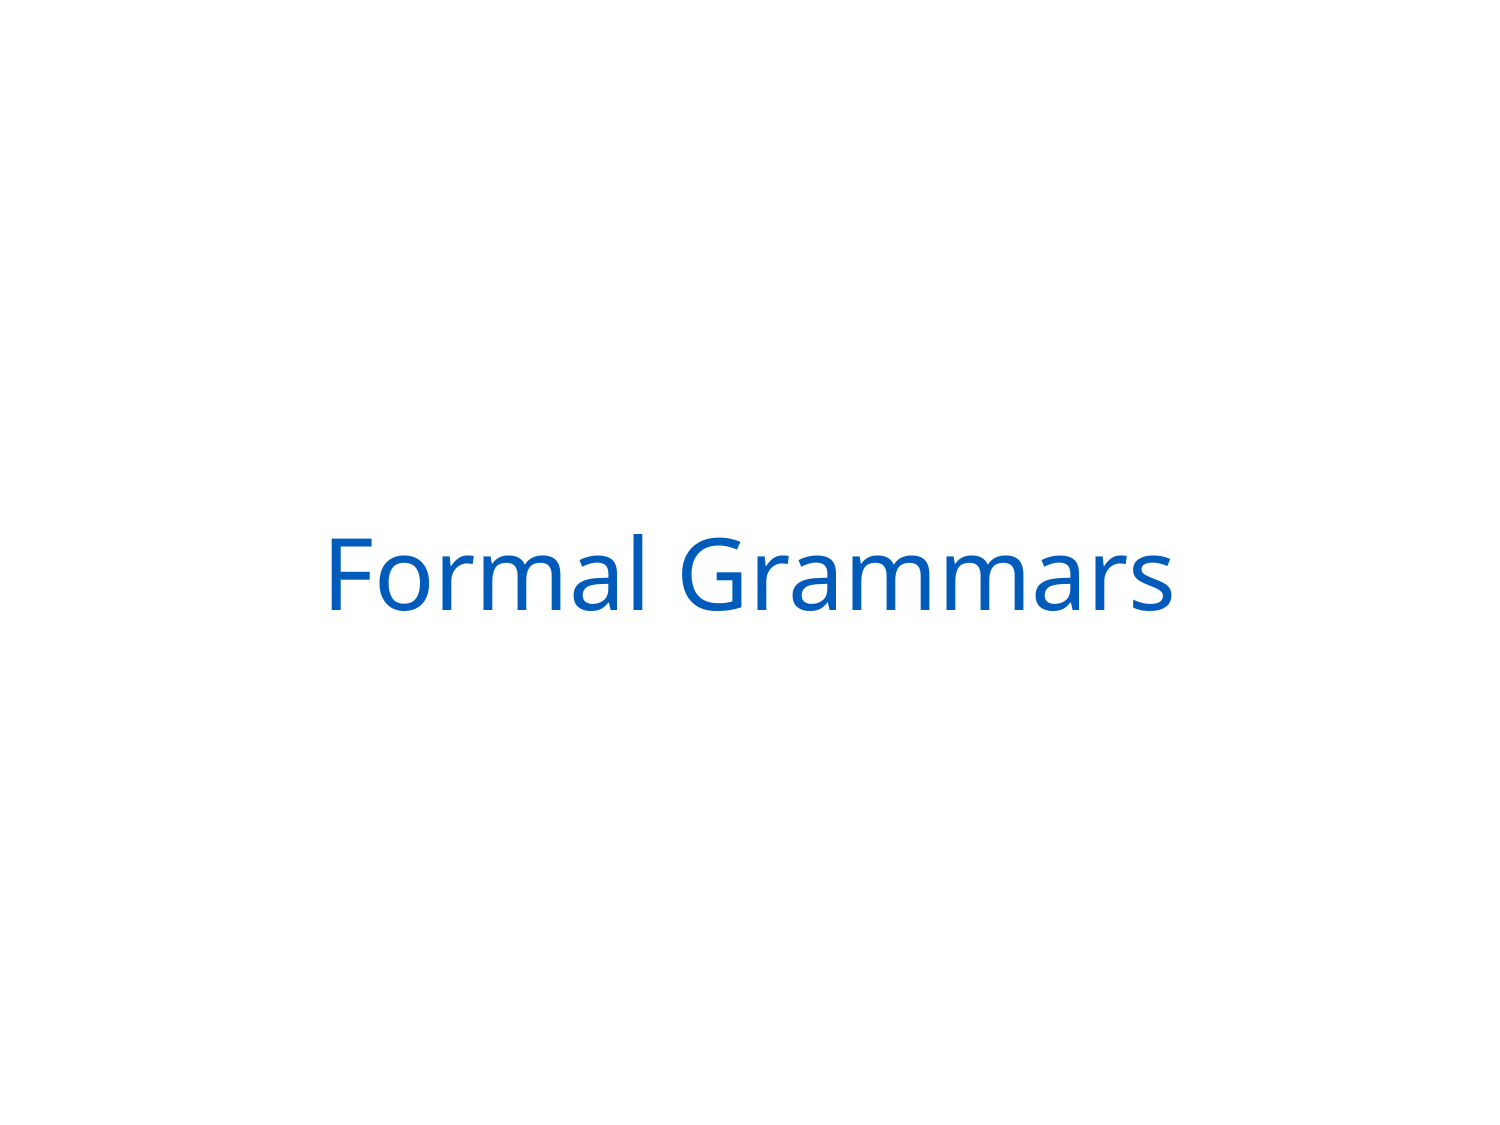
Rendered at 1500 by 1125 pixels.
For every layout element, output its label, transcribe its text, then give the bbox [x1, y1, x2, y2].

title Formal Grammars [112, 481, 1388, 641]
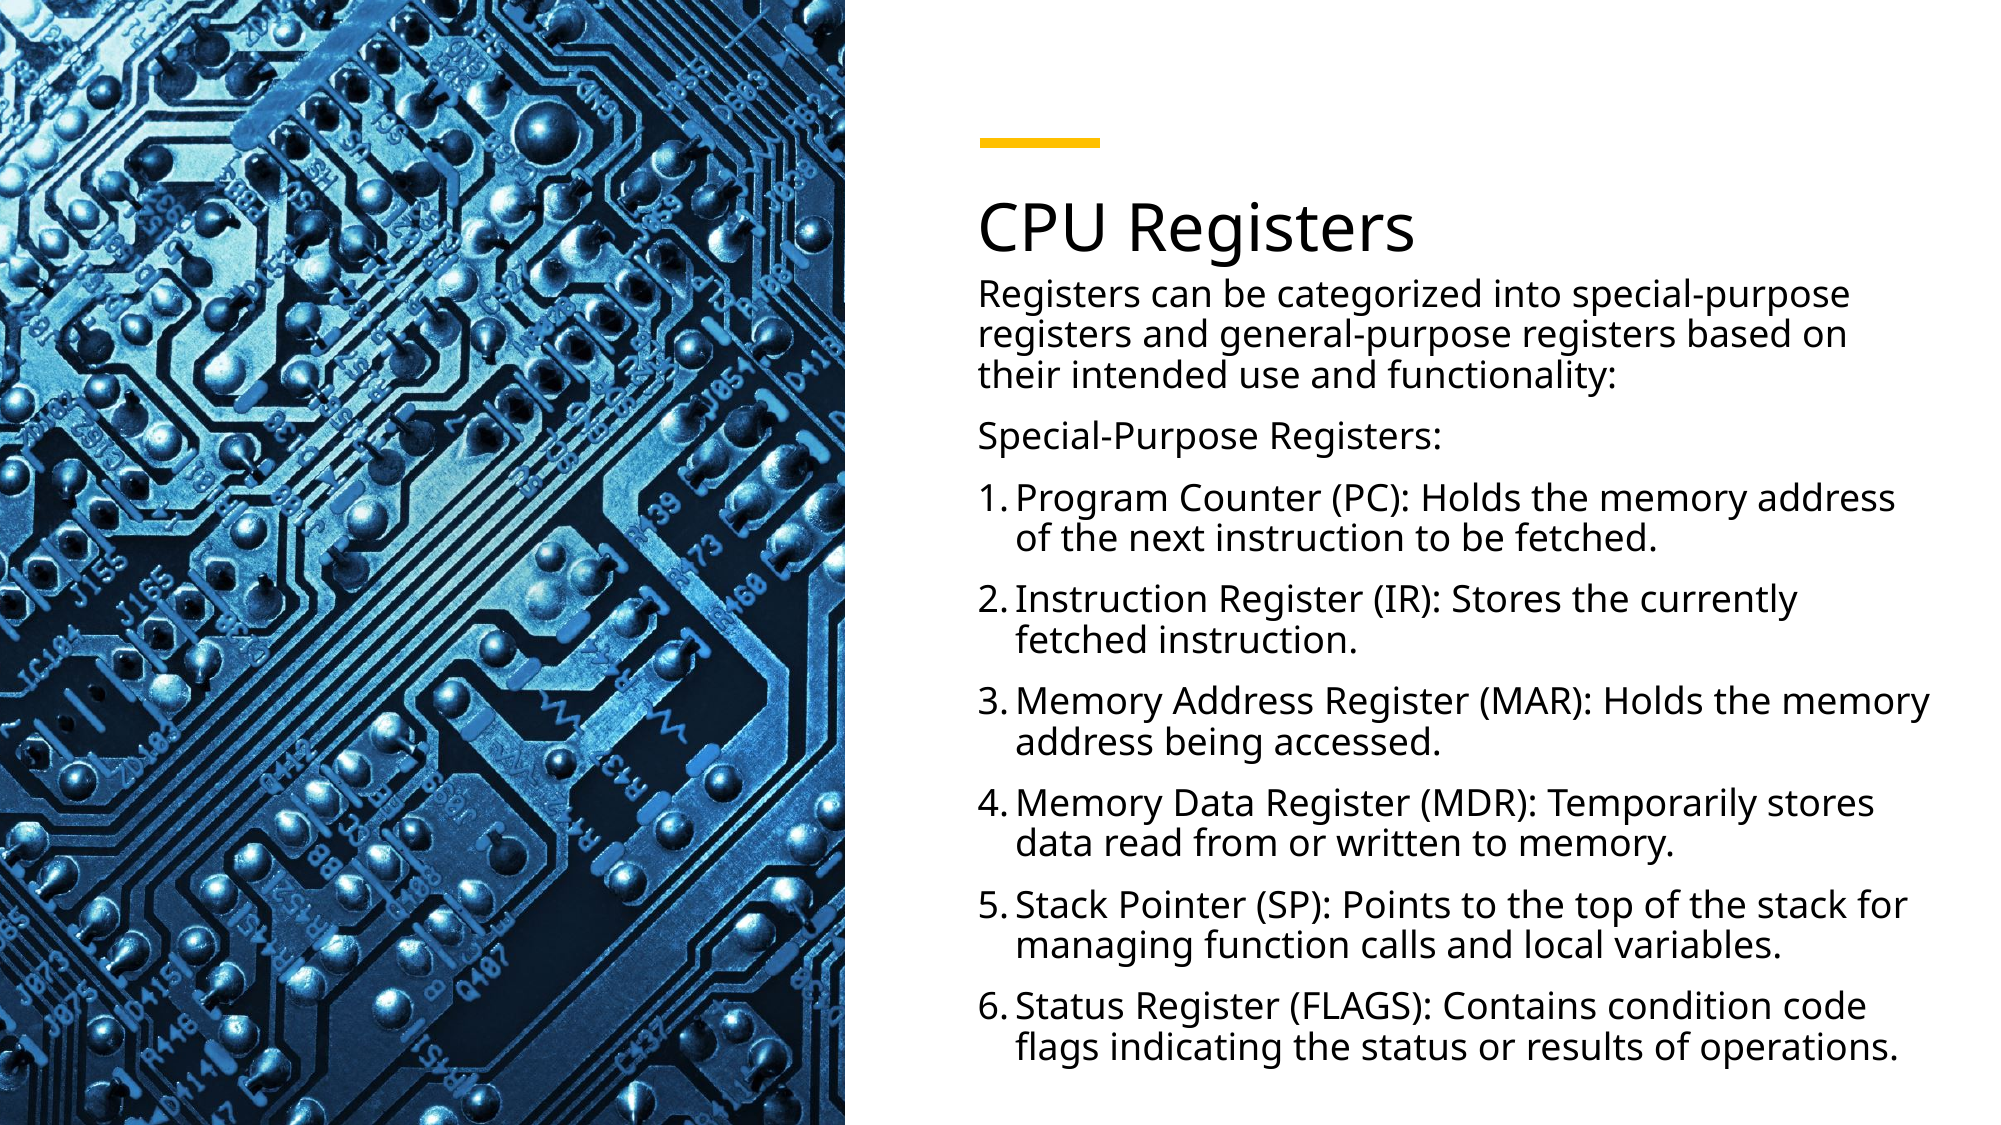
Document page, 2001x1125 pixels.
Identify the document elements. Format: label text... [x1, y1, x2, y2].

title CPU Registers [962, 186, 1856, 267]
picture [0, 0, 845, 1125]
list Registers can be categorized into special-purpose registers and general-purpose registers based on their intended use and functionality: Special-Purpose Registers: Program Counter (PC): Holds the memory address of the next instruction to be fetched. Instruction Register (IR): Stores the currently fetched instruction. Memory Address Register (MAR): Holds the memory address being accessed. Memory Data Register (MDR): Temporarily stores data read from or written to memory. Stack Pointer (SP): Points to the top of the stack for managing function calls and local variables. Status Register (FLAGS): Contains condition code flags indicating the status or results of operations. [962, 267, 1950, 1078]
...
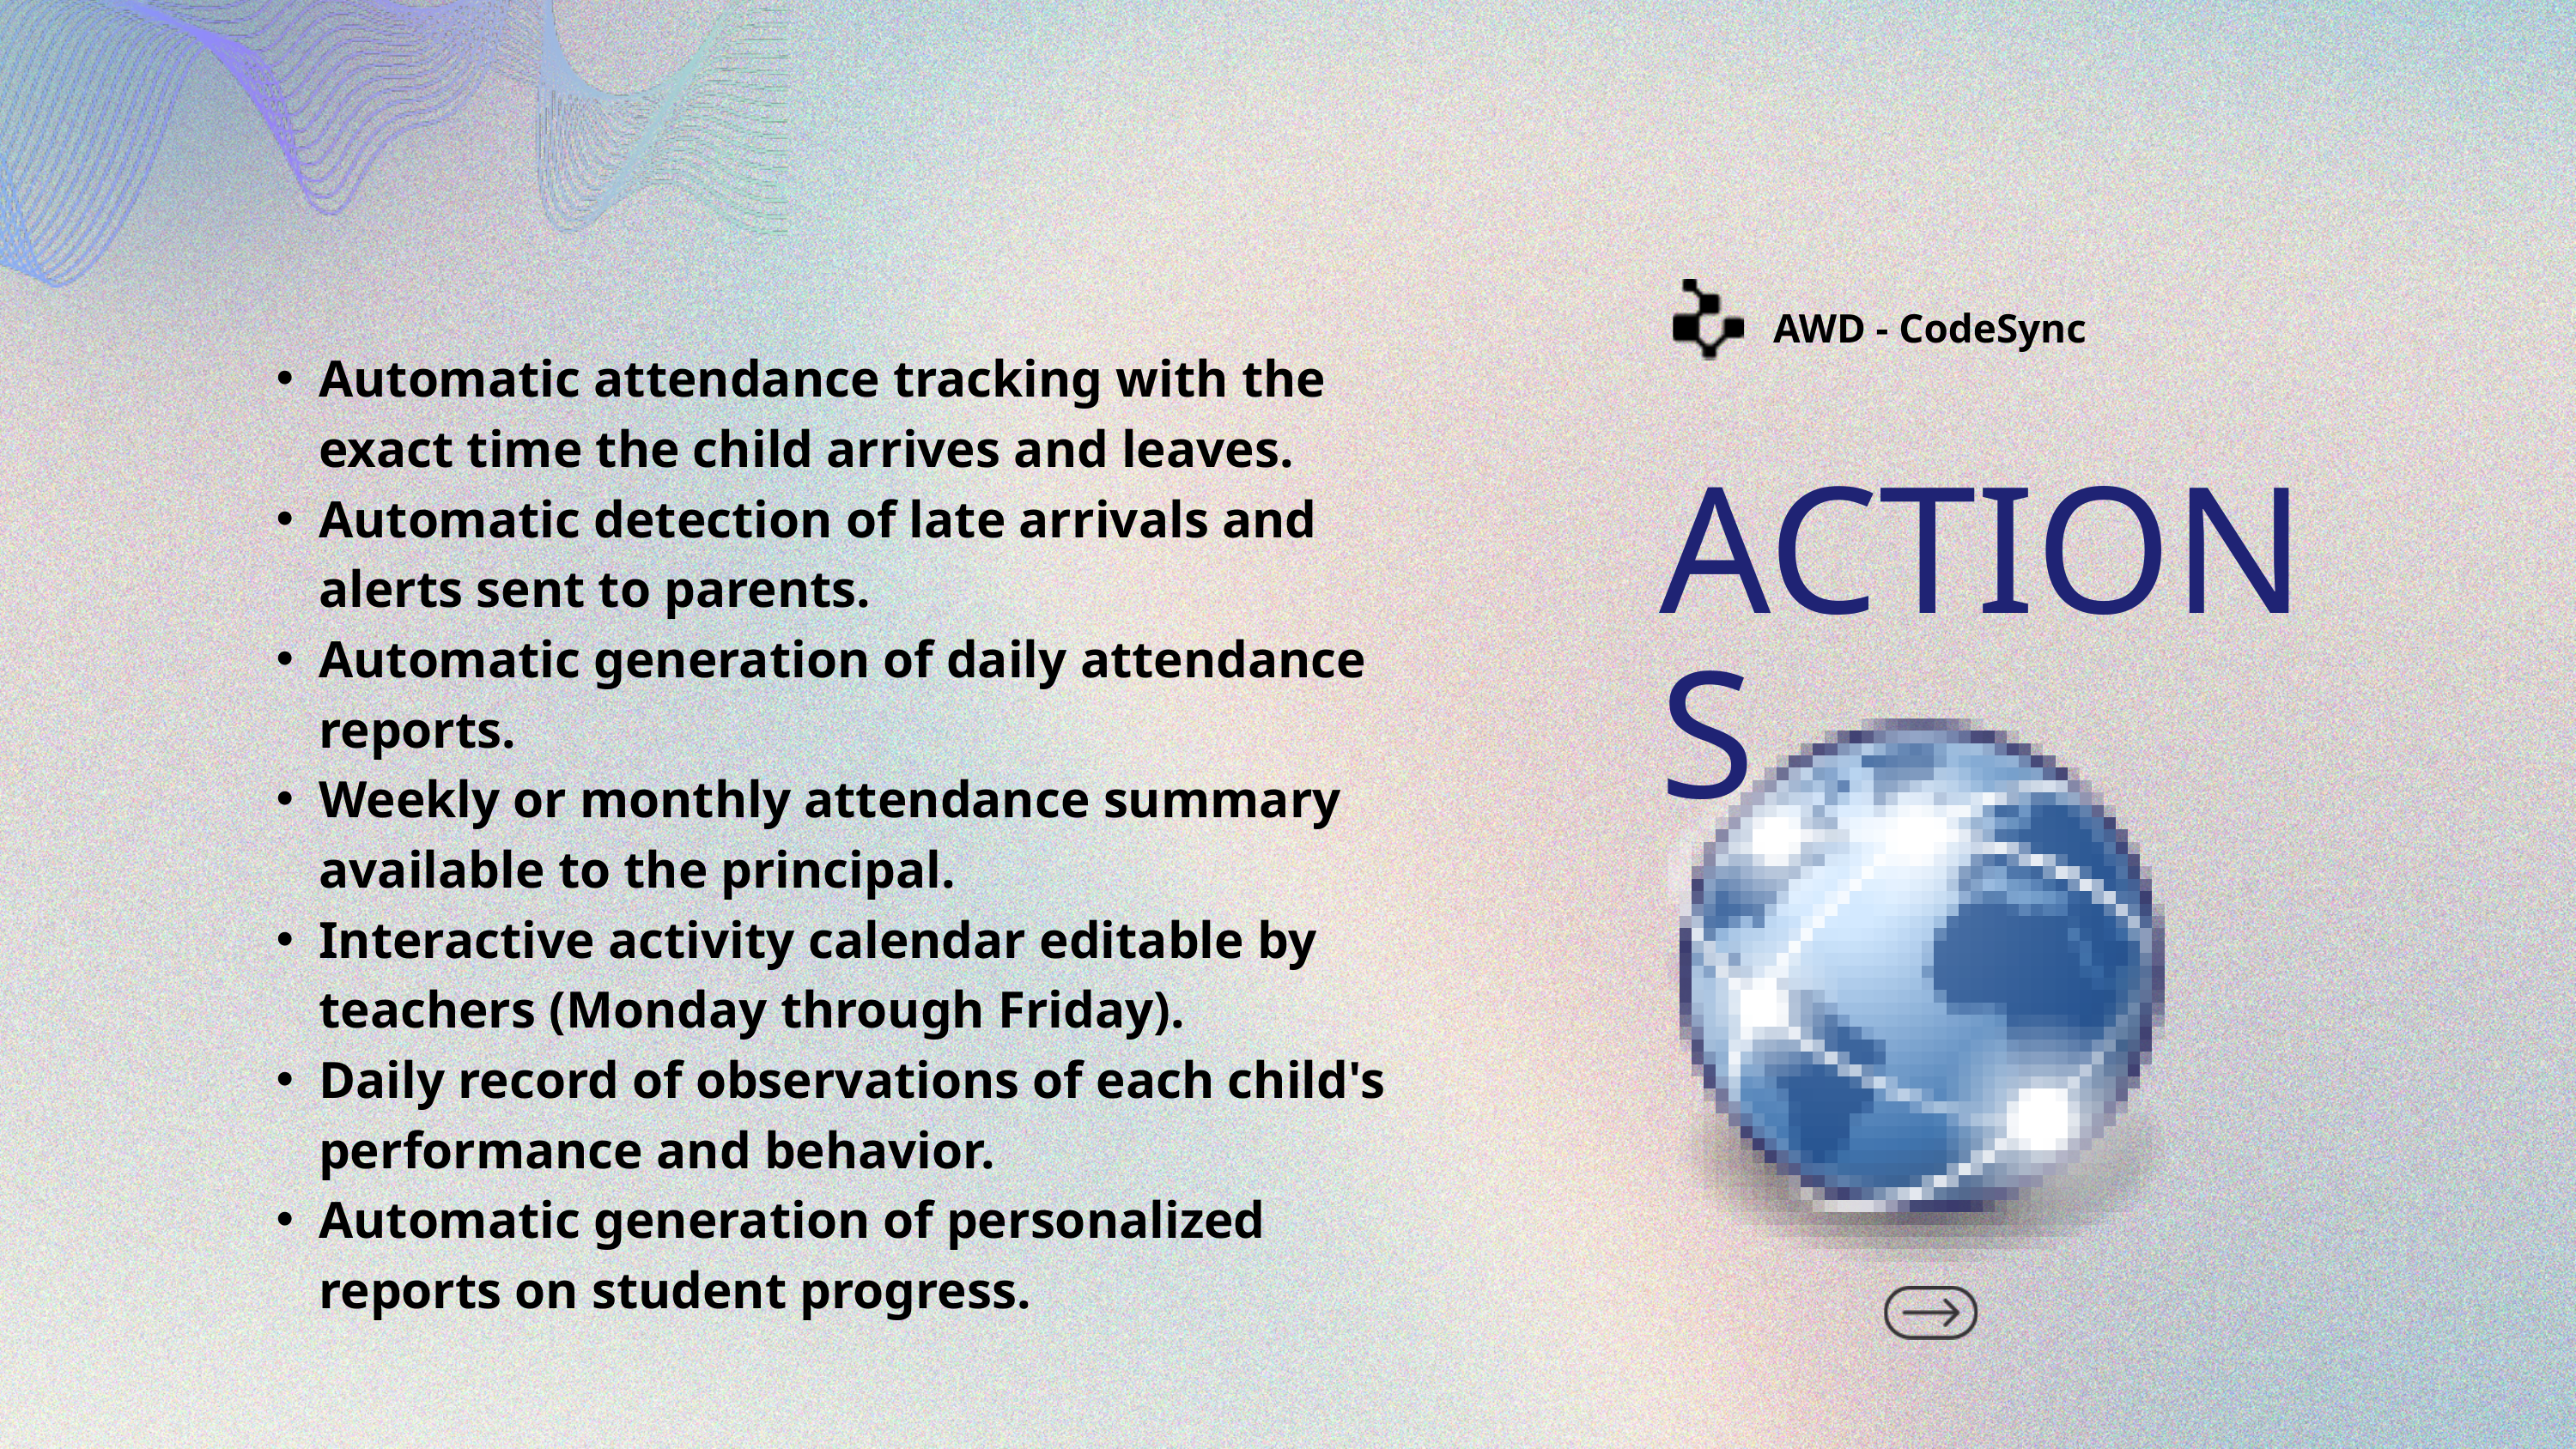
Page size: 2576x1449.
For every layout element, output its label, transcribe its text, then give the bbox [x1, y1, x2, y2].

§ EXERCISE GOAL
Copy out each line of the entries that holds "pixels".

§ SOLVED PROBLEM
Rendered at 1500 by 1125 pixels.
Document page, 2001x1125 pixels.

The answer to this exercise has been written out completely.